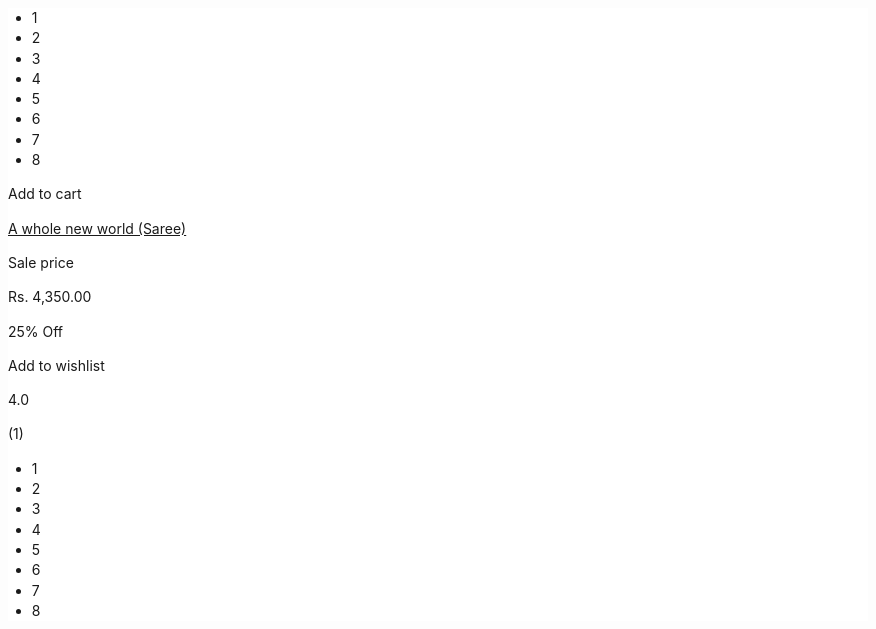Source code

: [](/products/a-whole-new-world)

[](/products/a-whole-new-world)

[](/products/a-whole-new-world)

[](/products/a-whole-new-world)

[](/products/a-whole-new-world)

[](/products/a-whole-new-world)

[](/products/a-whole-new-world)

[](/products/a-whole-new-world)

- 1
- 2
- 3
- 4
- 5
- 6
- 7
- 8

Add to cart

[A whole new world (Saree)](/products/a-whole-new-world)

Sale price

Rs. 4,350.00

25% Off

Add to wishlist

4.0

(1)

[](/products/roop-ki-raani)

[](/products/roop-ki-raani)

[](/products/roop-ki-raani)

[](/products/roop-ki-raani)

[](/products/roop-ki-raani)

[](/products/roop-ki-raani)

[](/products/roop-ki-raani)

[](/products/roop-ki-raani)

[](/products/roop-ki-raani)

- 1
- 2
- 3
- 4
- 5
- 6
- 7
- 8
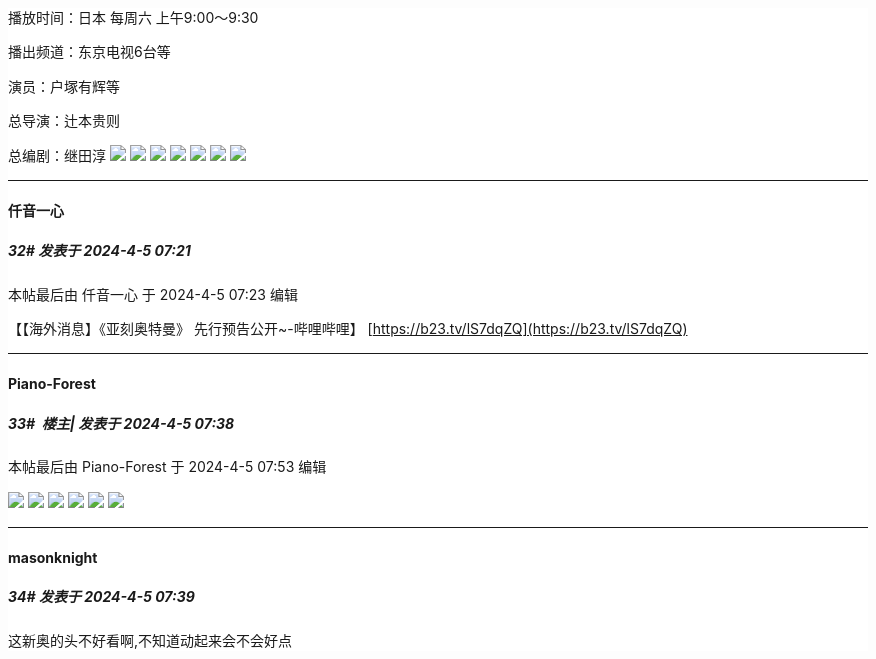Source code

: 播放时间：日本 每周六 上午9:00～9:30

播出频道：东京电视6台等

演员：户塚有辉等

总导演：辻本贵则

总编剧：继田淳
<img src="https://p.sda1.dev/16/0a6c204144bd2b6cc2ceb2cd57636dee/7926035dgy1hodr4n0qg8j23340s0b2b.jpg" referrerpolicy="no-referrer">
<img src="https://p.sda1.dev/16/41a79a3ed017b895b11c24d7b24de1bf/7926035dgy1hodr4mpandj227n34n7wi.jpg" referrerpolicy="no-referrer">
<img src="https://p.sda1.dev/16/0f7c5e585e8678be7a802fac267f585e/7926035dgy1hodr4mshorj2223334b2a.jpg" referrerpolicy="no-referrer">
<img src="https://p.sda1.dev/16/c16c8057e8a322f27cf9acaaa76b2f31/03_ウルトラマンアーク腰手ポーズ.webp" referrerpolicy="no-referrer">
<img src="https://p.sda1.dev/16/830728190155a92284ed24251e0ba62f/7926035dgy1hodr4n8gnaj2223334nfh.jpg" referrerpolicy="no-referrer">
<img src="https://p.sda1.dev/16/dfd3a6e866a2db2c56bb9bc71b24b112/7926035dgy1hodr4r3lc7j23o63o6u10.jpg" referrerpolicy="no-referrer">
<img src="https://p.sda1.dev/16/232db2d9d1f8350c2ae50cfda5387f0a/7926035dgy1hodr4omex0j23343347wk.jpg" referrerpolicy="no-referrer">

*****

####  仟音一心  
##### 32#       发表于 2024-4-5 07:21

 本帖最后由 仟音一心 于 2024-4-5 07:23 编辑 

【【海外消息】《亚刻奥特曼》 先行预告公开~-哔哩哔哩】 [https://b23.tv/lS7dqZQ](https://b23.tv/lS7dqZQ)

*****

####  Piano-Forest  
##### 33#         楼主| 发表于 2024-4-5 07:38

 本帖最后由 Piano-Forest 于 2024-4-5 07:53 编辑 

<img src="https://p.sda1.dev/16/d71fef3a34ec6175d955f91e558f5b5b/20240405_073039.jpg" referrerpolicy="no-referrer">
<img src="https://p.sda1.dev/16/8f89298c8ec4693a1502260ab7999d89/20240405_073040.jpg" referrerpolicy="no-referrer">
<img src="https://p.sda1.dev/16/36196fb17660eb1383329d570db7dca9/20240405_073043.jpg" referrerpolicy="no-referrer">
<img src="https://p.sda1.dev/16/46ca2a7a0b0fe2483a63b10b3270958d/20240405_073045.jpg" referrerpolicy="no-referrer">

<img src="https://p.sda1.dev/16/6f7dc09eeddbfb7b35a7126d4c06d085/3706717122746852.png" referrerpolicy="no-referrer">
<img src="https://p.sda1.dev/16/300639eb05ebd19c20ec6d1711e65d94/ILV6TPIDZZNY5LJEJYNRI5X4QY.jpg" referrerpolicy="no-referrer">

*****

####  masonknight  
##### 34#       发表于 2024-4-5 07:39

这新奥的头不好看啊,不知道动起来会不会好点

-*-*-

**What is needed:** Copy out every line in the listing where the word "Forest" appears.

**Finished exercise:**
####  Piano-Forest  
 本帖最后由 Piano-Forest 于 2024-4-5 07:53 编辑 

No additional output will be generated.